The sacrifice did not only happen on the warfront, although that is justifiably the most significant. We heard about how total annual plane production (civilian and military) went from 2100 in 1939 to over 100,000 in 1942 once we entered the war with Japan. After the original Yorktown was sunk at the Battle of Midway in 1942, it's replacement was built and commissioned in only six months. These kind of production marvels were only possible because of the material rationing and willingness of the American worker, male and female, to work long hard hours.

As I contemplated all these things on the ride home, I wondered what I would be willing to sacrifice for my country. Not just the esoteric, vague concept of "country", but the realization that my sacrifice was really for the millions of men, women, and children who live in my country. The sacrifice would be for millions of people who may not agree with many of the important ideals and views that I hold. My political leaders, perhaps even my commander in chief, may be members of that group with whom I disagree. I'm not sure if any of the men and women who gave sacrificially during these times ever thought about it in these terms or not. It may be best that they did not - it could certainly have been a cause to rethink one's actions.
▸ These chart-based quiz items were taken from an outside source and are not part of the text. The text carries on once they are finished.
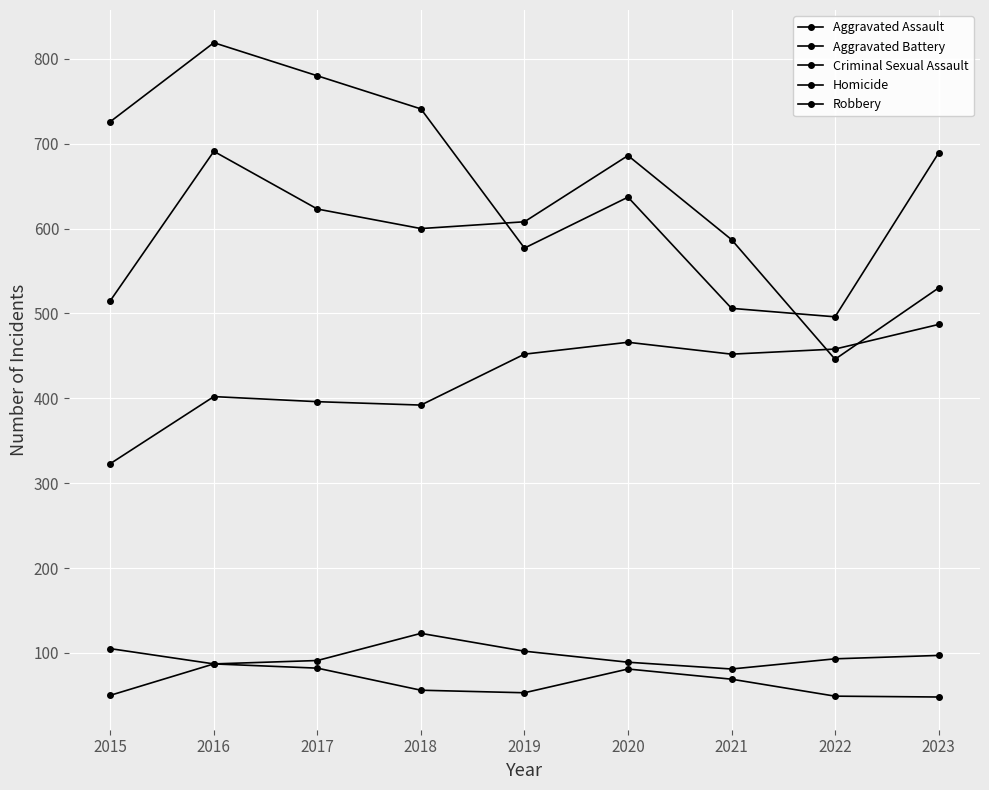

Does the chart display data point markers on the line(s)?

Yes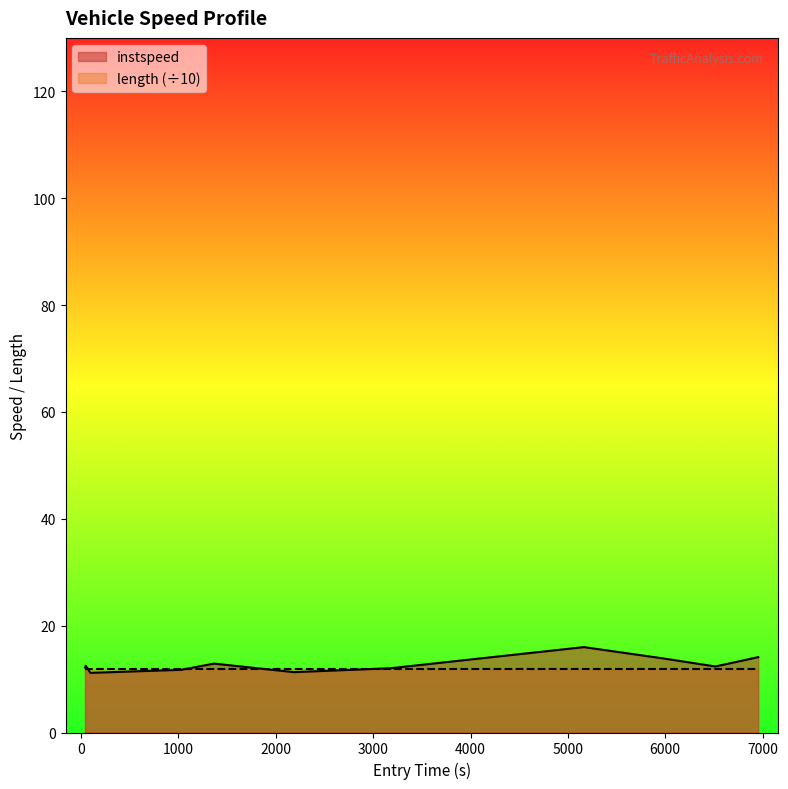

What is the highest value of the length (÷10) series?

11.9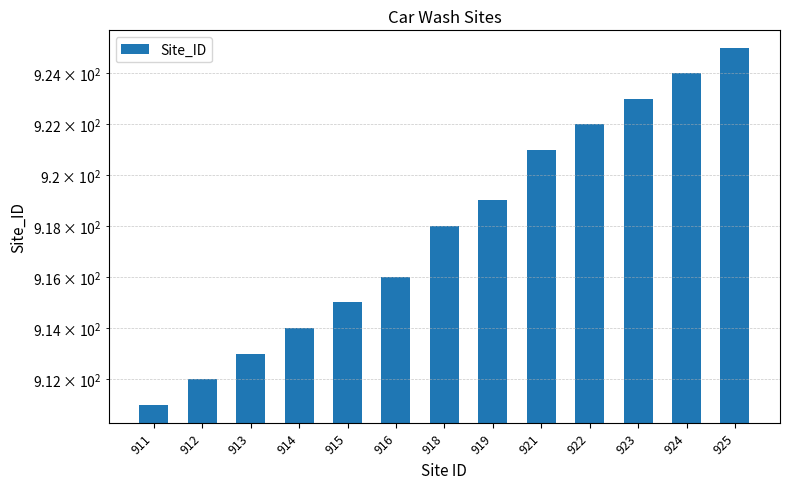

Which has a higher value, 925 or 924?

925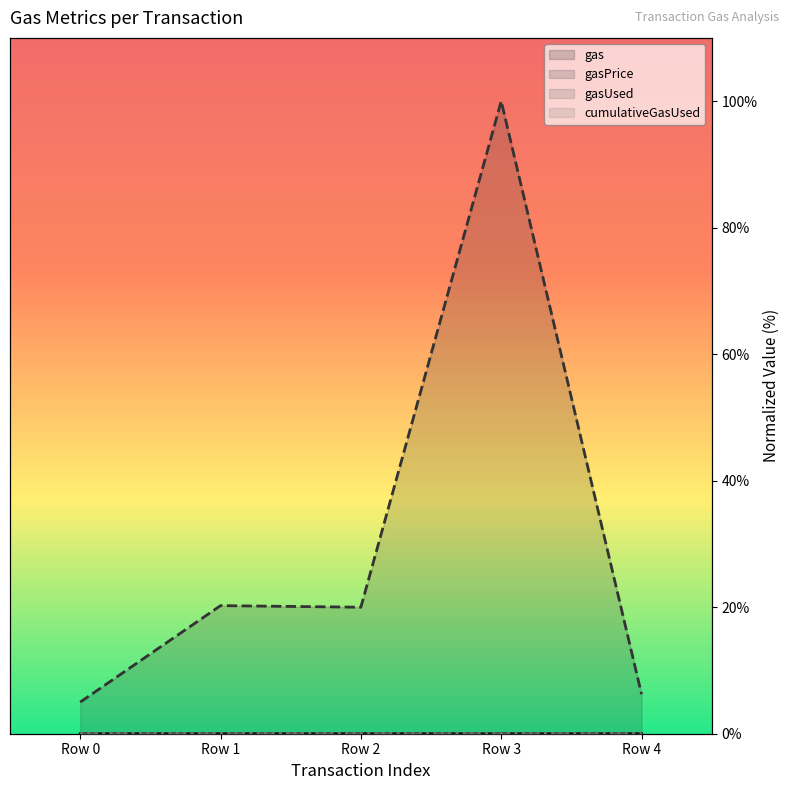

The cumulativeGasUsed series shows 0.0 at Row 2. True or false?

True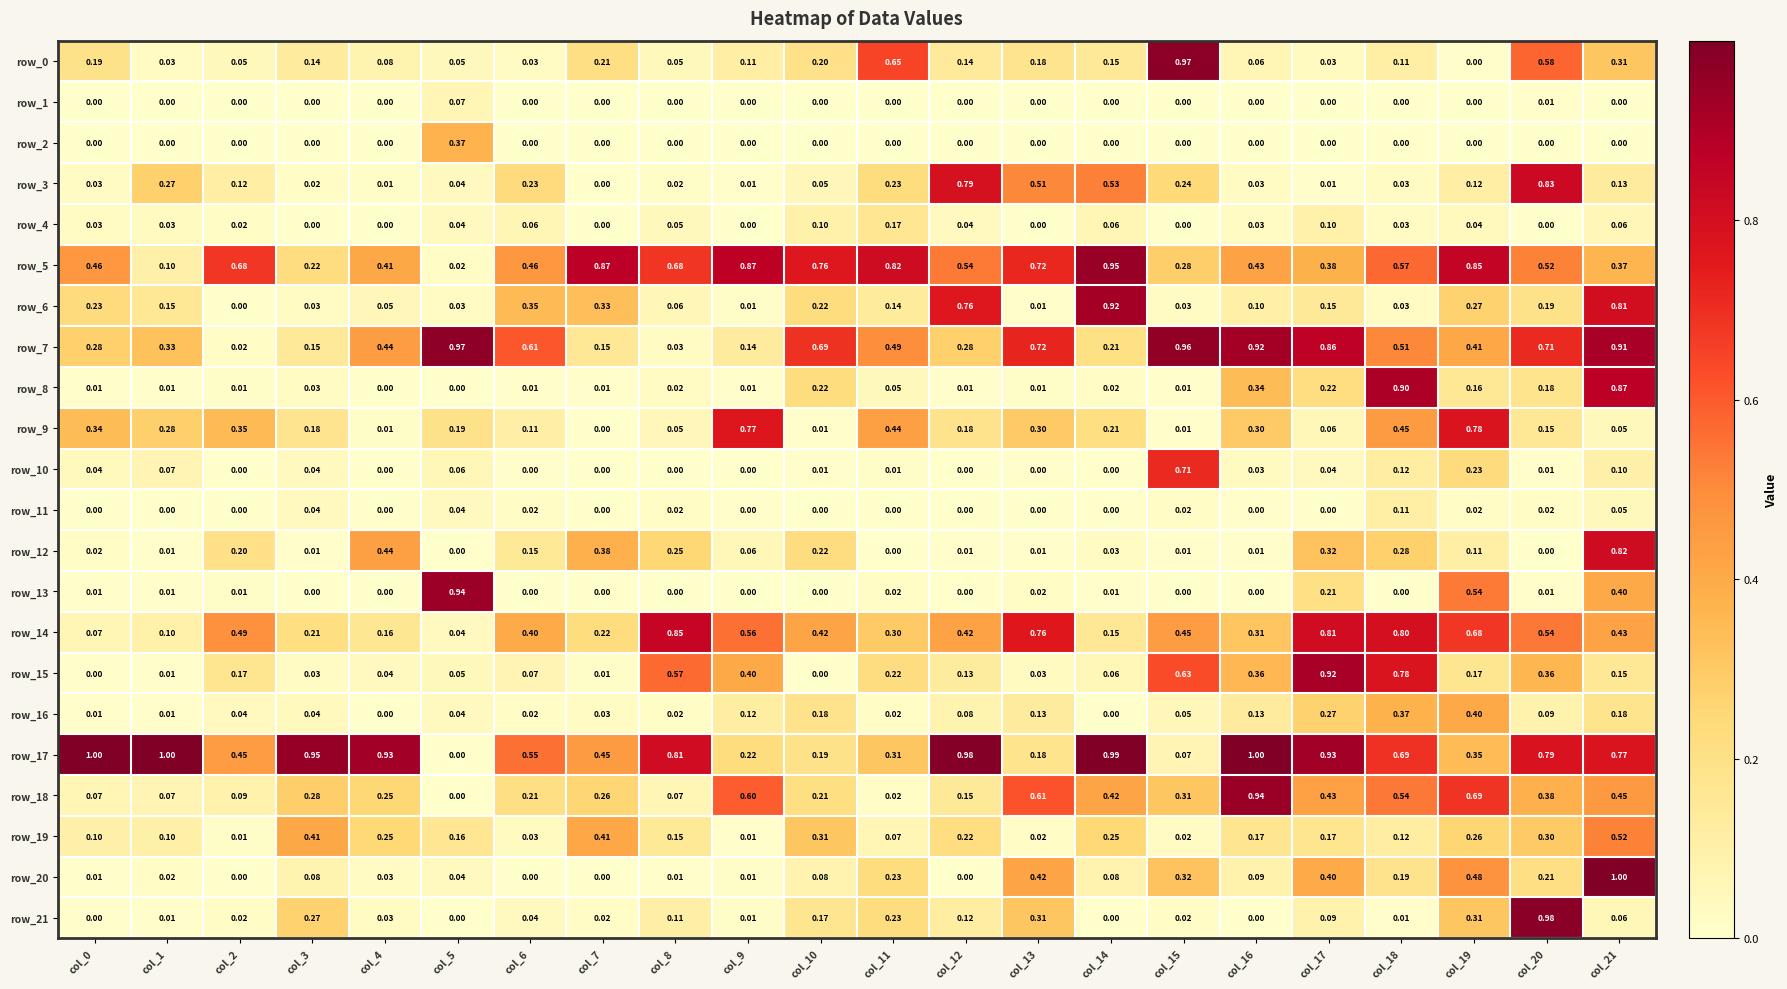

Is the value of row_20 at col_12 greater than the value of row_16 at col_12?

No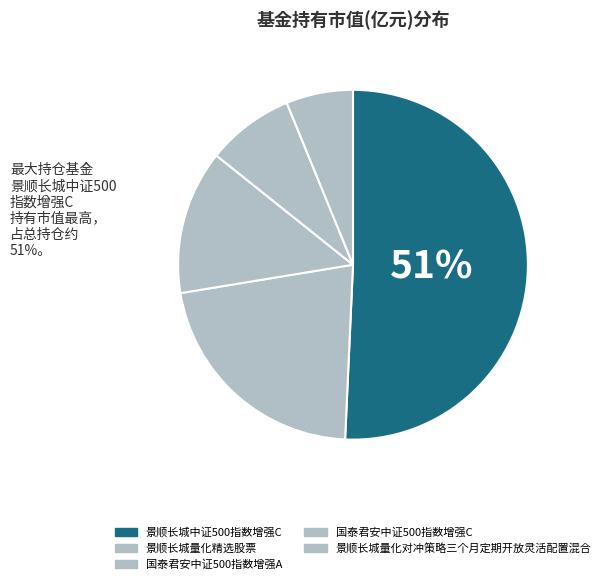

Does 景顺长城中证500指数增强C account for over 50% of the chart?

Yes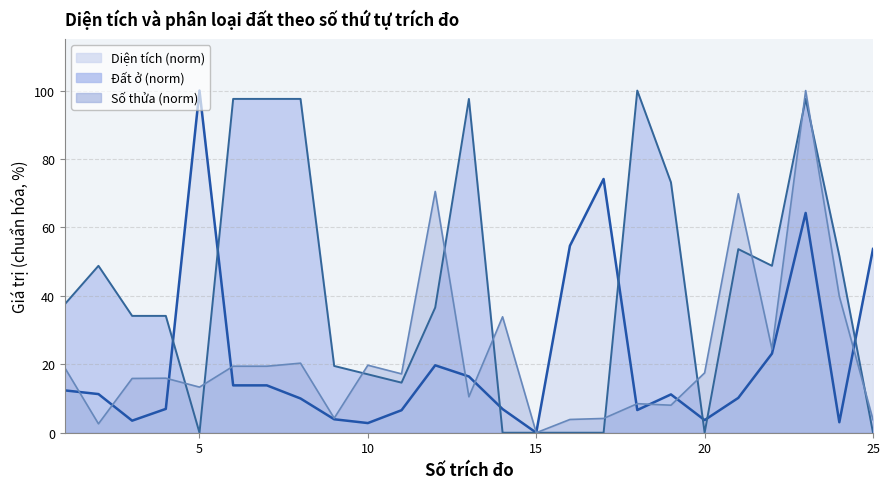

Count the number of data series in this chart.

3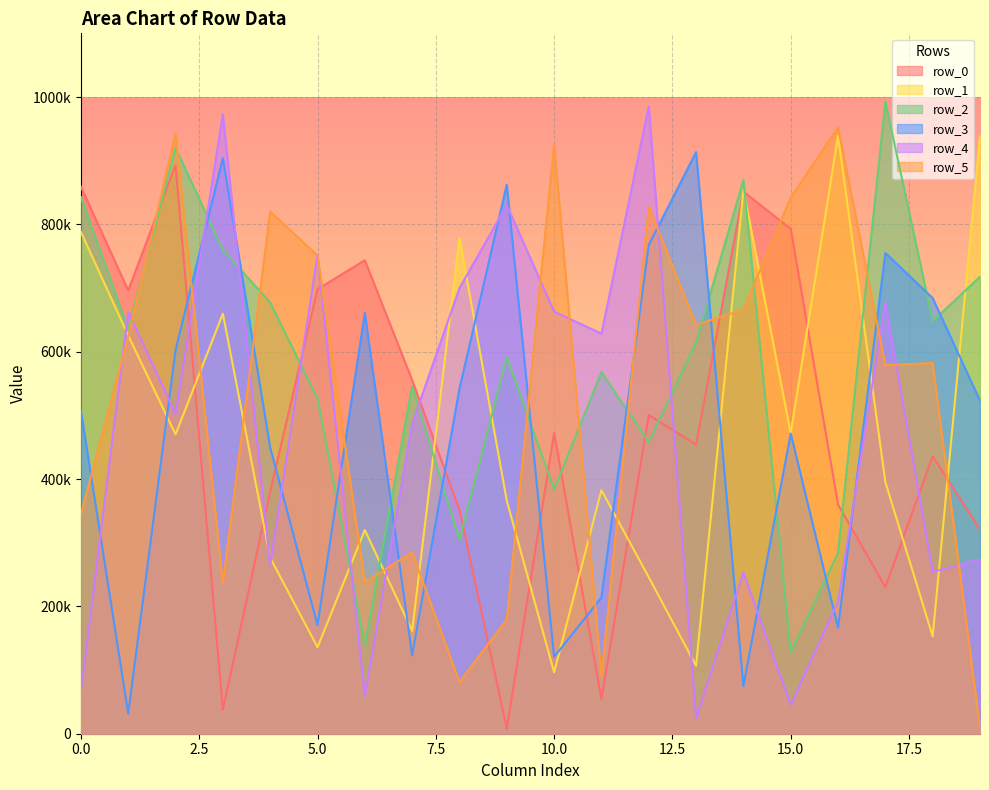

What is the sum of all row_1 values?

9165449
I also could not help but frame these thoughts within the idea of my faith journey. What am I willing to sacrifice for my relationship with God? What am I willing to sacrifice for the sake of the faith journeys of others? I don't have any answers to those questions yet, and again, it might be for the best. It's probably best to go through life making sacrifices without counting the cost. The Gospel writer Luke might disagree with that notion. I'm still processing what it means for me. I'm also curious what it means to you. Anyone care to share?

Just a thought. I'm sure I'll have more soon.